Recipe to Try: Chocolate-Peanut Butter Protein Shake
The good news is that whey protein is tolerated well by most people. If you don't eat dairy, whey isn't a good option since it's derived from cow's milk. Pea protein, soy protein, hemp protein and egg protein powders are all gaining popularity. We recommend choosing a brand with simple ingredients, such as Bob's Red Mill protein powders, made with just one or two ingredients, and avoiding flavored protein powders which usually are chockfull of sugar or sweeteners.
The bad news is that the "protein" smoothie you're whipping up each morning could be working against your weight loss efforts if you try to hard to mask the flavor of protein powder by adding in extra sugar. "You could end up having a smoothie that has more fat and calories than a piece of steak," says Mohr.

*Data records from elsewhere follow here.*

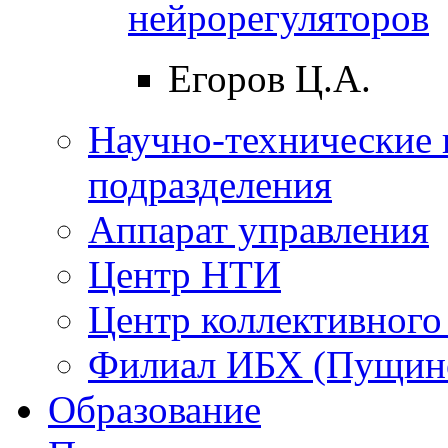
нейрорегуляторов
Егоров Ц.А.
Научно-технические 
подразделения
Аппарат управления
Центр НТИ
Центр коллективного
Филиал ИБХ (Пущин
Образование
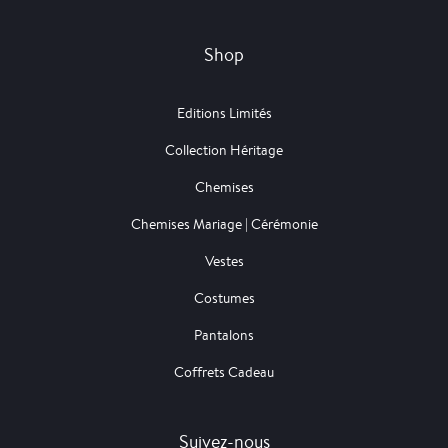
Shop
Editions Limités
Collection Héritage
Chemises
Chemises Mariage | Cérémonie
Vestes
Costumes
Pantalons
Coffrets Cadeau
Suivez-nous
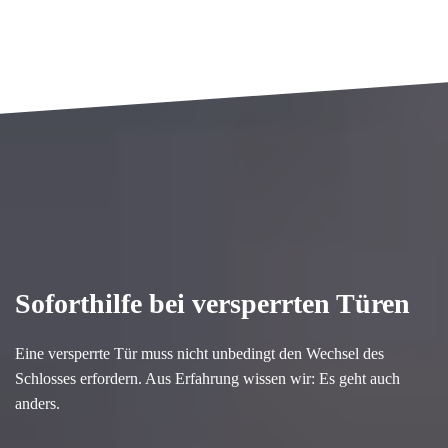
Soforthilfe bei versperrten Türen
Eine versperrte Tür muss nicht unbedingt den Wechsel des
Schlosses erfordern. Aus Erfahrung wissen wir: Es geht auch
anders.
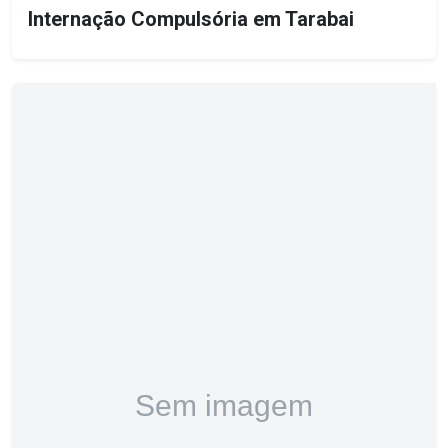
Internação Compulsória em Tarabai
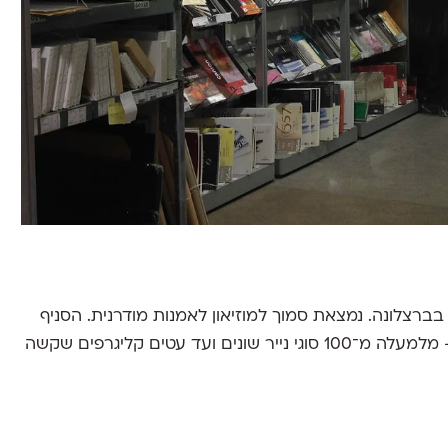
 בברצלונה. נמצאת סמוך למוזיאון לאמנות מודרנית. הסניף
החדש שלהם (Pintor Fortuny 21) כולל כל טוב - מלמעלה מ־100 סוגי נייר שונים ועד עטים קליגרפים שקשה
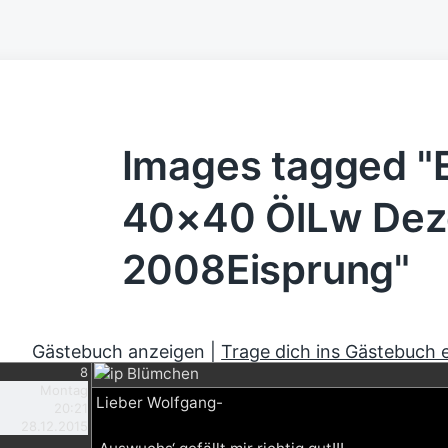
Images tagged "
40×40 ÖlLw De
2008Eisprung"
Gästebuch anzeigen |
Trage dich ins Gästebuch 
8
Blümchen
Montag
Lieber Wolfgang-
20:21
28.12.2015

Our tip: start adding a little in to your smoothie and add more as you get used to the taste if you don't love it right away. Also, choose protein-rich ingredients to boost up your smoothie like Greek yogurt, nut butters and a milk (with protein like cow's or soy) over juice.
While adding a protein powder boost to your morning smoothie won't hurt, Mohr adds, "These are supplements and not food. So you should be getting protein from food sources, too." Protein-rich foods, including yogurt, eggs, meats, fish and nuts, add other vitamins and minerals to your diet in addition to protein.